Charles II granted Jean the fiefs of Sarno and Roseto and named him Captain-General of the Principato. In this capacity, it was his job to defend the coast from attacks by the Aragonese fleet and almogàver raids. On 2 August 1290, while Charles II was visiting Provence, he was summoned by the regents, Robert of Artois and Charles Martel, to attend a parliament at Eboli on 25 August. They're a series of capitula et statuta super regimine regni ("articles and statutes for the governance of the kingdom") were enacted. Jean was removed from his post in the Principato, but on 26 September he was sent along with Raynaut Gaulart and Count Hugh of Brienne to collect the subventio generalis (general subvention) and the adhoamentum (feudal relief) in Apulia, and to investigate the behaviour of Apulian officials to ensure compliance with the new capitula et statuta.

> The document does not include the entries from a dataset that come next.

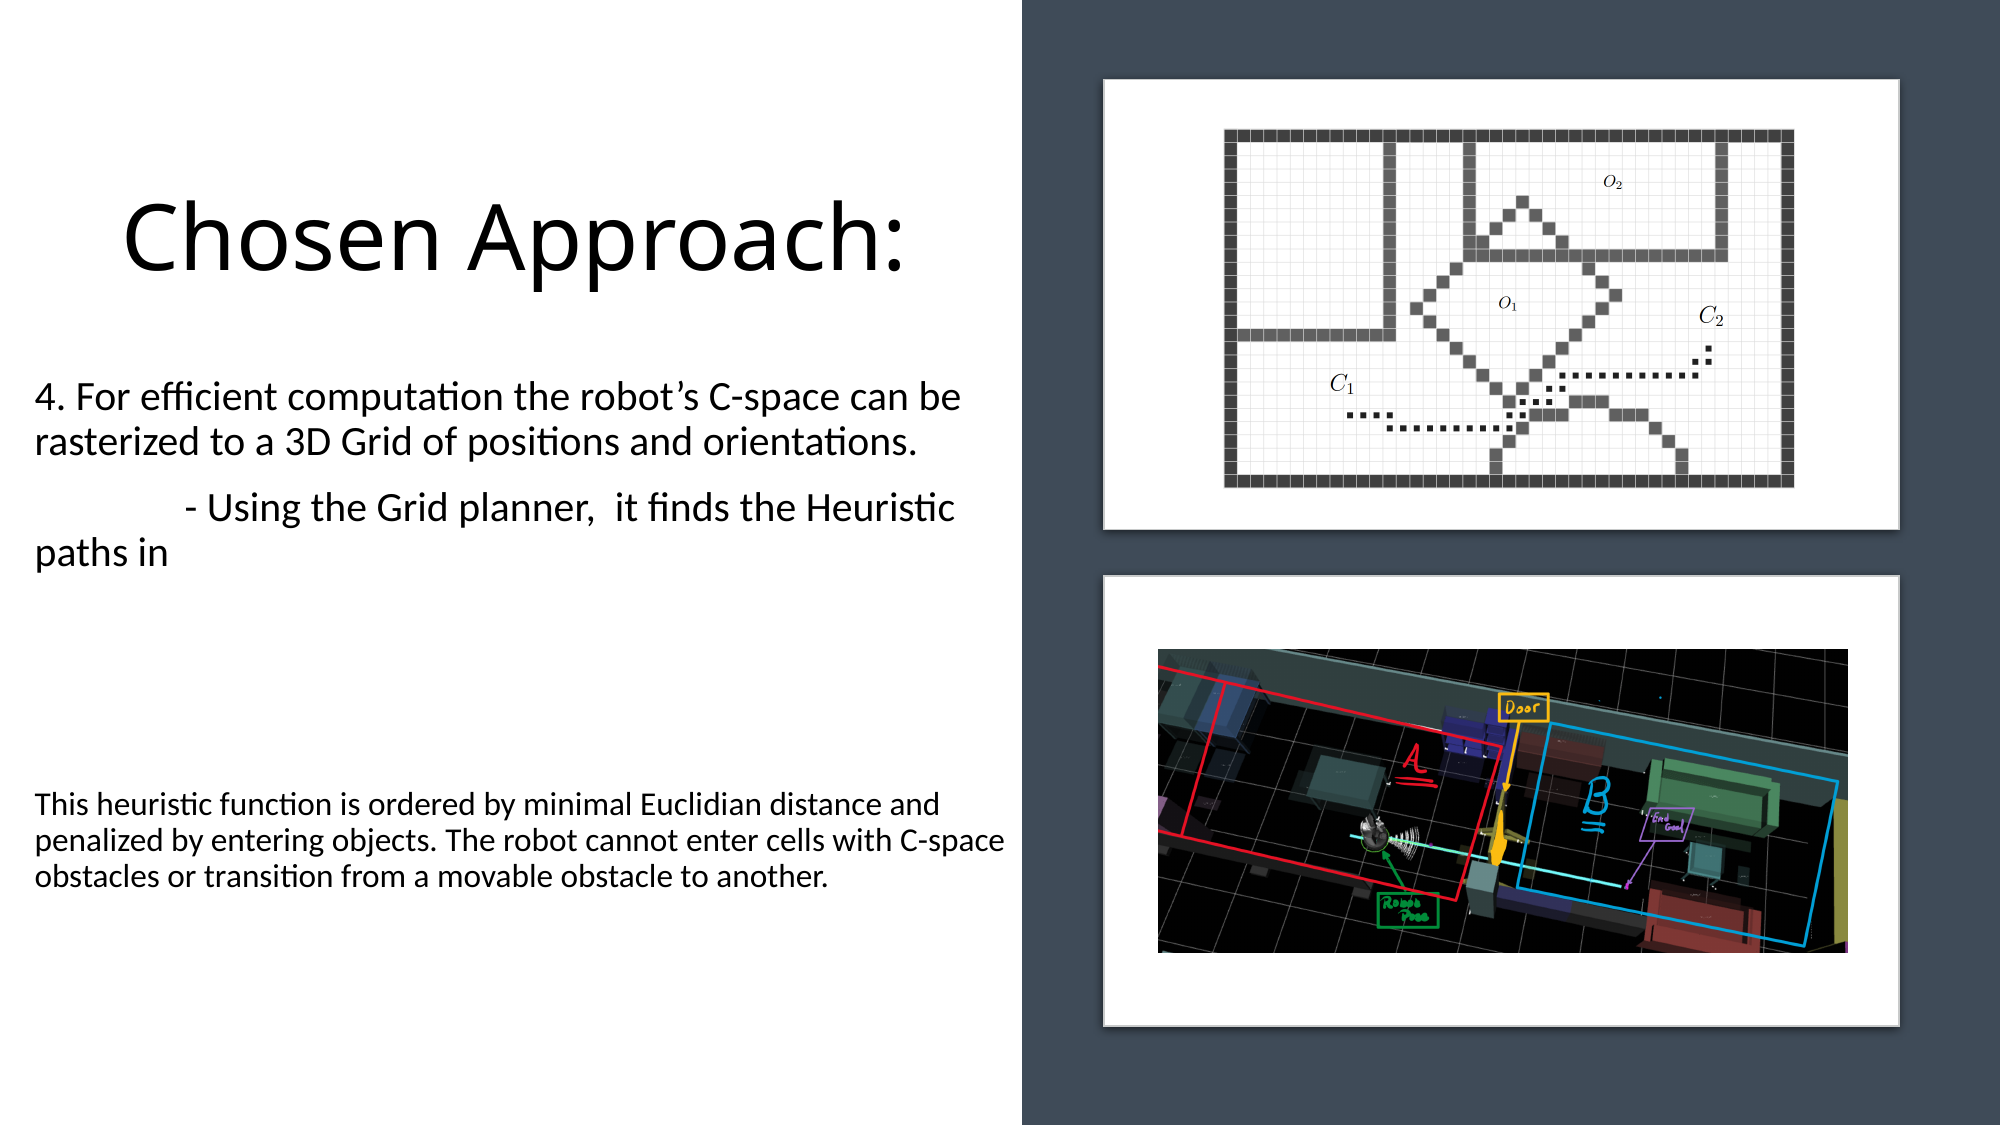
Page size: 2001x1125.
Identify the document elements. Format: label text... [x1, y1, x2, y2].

title Chosen Approach: [106, 103, 944, 379]
text_box [1021, 0, 2000, 1125]
picture [1205, 113, 1801, 495]
picture [1157, 649, 1848, 953]
text_box [1103, 575, 1900, 1027]
text_box [1103, 78, 1900, 530]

Jean was still overseeing the implementation of the decisions of the parliament of Eboli in Apulia during the first days of March 1291. On 7 March, however, he was ordered to transport 100 salme of grain from the house of the Knights Hospitaller in Barletta across the sea to Corfu. This done, on 16 April 1291, he was made Captain-General of the Terra di Lavoro and the Duchy of Amalfi. In this capacity, in the spring of 1292, he reinforced the garrisons of the castles under his command and brought their pay up to date, actions which required him to levy 120 oncie from the justiciar, Louis de Mons. In August 1292, he arranged an attack on Aragonese-occupied Castellabate, ultimately carried out by Tommaso di Sanseverino.

==Retirement and death==
Jean's last appearance in a Sicilian document is dated 10 August 1292. He was by that time the seneschal of the kingdom and still Captain-General of the Terra di Lavoro and Amalfi. Shortly, therefore, for reasons unknown, he returned to France. By 19 June 1293, he had been replaced as seneschal by one Jean Scot. He died in his native village on 12 November, (Note: Or possibly some days later, since his tombstone indicates only that he died "the [blank] day after Martinmas" (11 November). The abbey's necrology dates his death to 3 June.) as attested by his tombstone in the Abbey of Saint-Vincent de Laon. His son, also named Jean, succeeded him in his fiefs in the Kingdom of Sicily. His lengthy Old French verse epitaph, now destroyed, read in part:
| En Puille fu il et en Tunes Et en autres terres aucunes, Par sa force grand nom acquit, En Calabre moult d'armes fit, Et en Abrusse et en Romaine Pour l'amour Diu souffrit grant paine; Et ses faits qui tous les diroit A recorder trop long seroit ... | In Apulia he was and in Tunis And in other lands, By force he acquired a great name, In Calabria many feats of arms he did, And in Abruzzo and Romagna For the love of God he suffered great pain; And his feats all would say To record would take too long ... |
The epitaph goes on to compare Jean favourably with Roland and Oliver, heroes of the Matter of France. The necrology of the abbey indicates by his title, "lord of Eppes" (dominus de Appia), that he succeeded his brother at some point. He left 21 livres to the abbey for a mass to be sung on the anniversary of his death and 40 livres for an annual mass for both him and his father to be sung "in low voice" (submissa voce).